TASK TO COMPLETE - There are pictures in the records below; leave them out and set down exactly the lines from the one holding "619 349 4.49" through the one holding "94 190 172.55".
· · ·
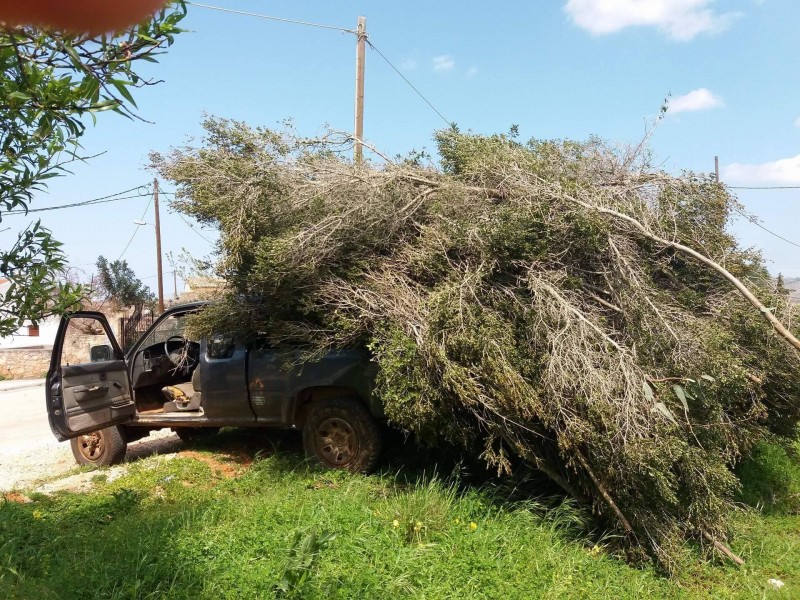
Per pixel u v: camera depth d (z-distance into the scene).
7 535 4.69
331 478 6.04
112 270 30.39
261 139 6.11
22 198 2.35
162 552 4.10
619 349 4.49
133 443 9.20
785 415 5.84
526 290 5.07
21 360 26.56
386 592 3.61
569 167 5.80
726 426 4.79
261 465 6.74
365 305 5.52
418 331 4.94
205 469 6.85
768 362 5.24
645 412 4.24
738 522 5.09
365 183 5.83
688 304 5.29
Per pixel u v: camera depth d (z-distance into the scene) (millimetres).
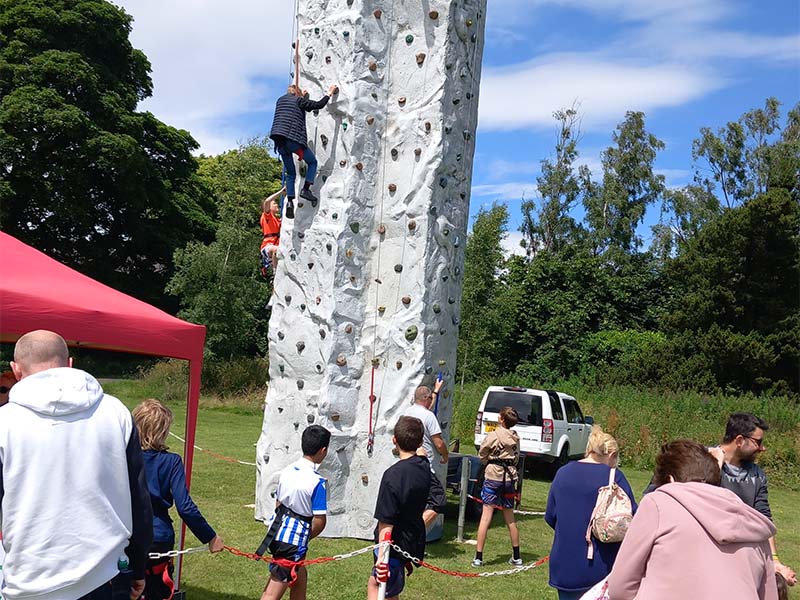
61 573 2998
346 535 9180
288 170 9453
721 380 31969
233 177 33375
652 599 3117
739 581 3035
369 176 9414
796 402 29969
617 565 3295
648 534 3209
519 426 16422
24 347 3281
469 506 11039
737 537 3086
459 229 9773
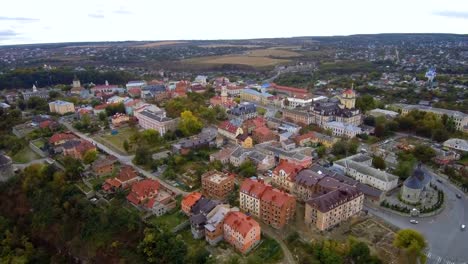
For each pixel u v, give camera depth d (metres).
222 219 173.75
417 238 159.75
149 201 198.25
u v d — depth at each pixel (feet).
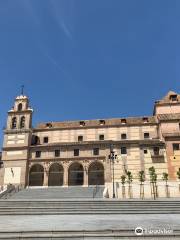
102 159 207.31
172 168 194.29
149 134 222.48
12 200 120.37
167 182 175.73
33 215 98.27
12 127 231.71
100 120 238.48
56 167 218.18
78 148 213.87
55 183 215.51
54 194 166.81
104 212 100.63
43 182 210.79
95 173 213.46
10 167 216.13
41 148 218.59
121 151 208.03
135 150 206.28
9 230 56.59
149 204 112.27
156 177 180.55
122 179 179.52
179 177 175.73
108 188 176.65
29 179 213.05
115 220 78.74
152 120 230.07
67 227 63.41
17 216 95.55
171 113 225.35
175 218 84.07
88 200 116.26
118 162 204.33
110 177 200.34
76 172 215.31
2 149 222.69
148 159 201.57
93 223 71.41
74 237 53.01
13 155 219.20
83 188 185.26
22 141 222.69
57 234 54.39
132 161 203.31
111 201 114.73
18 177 211.82
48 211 103.19
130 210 103.86
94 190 172.55
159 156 199.62
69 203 114.62
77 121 244.22
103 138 227.40
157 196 172.24
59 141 231.91
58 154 215.10
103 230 54.90
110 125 230.27
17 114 235.20
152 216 90.94
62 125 241.76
· · ·
ANSWER TO THIS TASK -
619 349 4.49
133 443 9.20
785 415 5.84
526 290 5.07
21 360 26.56
386 592 3.61
569 167 5.80
726 426 4.79
261 465 6.74
365 305 5.52
418 331 4.94
205 469 6.85
768 362 5.24
645 412 4.24
738 522 5.09
365 183 5.83
688 304 5.29
Per pixel u v: camera depth d (z-distance into the scene) (millimetres).
61 573 2998
346 535 9180
288 170 9453
721 380 31969
233 177 33375
652 599 3117
739 581 3035
369 176 9414
796 402 29969
617 565 3295
648 534 3209
519 426 16422
24 347 3281
469 506 11039
737 537 3086
459 229 9773
For each pixel u v, give camera depth d (metres).
222 219 173.75
417 238 159.75
149 201 198.25
u v d — depth at each pixel (feet).
102 159 207.31
172 168 194.29
149 134 222.48
12 200 120.37
167 182 175.73
33 215 98.27
12 127 231.71
100 120 238.48
56 167 218.18
78 148 213.87
55 183 215.51
54 194 166.81
104 212 100.63
43 182 210.79
95 173 213.46
10 167 216.13
41 148 218.59
121 151 208.03
135 150 206.28
9 230 56.59
149 204 112.27
156 177 180.55
122 179 179.52
179 177 175.73
108 188 176.65
29 179 213.05
115 220 78.74
152 120 230.07
67 227 63.41
17 216 95.55
171 113 225.35
175 218 84.07
88 200 116.26
118 162 204.33
110 177 200.34
76 172 215.31
2 149 222.69
148 159 201.57
93 223 71.41
74 237 53.01
13 155 219.20
83 188 185.26
22 141 222.69
57 234 54.39
132 161 203.31
111 201 114.73
18 177 211.82
48 211 103.19
130 210 103.86
94 190 172.55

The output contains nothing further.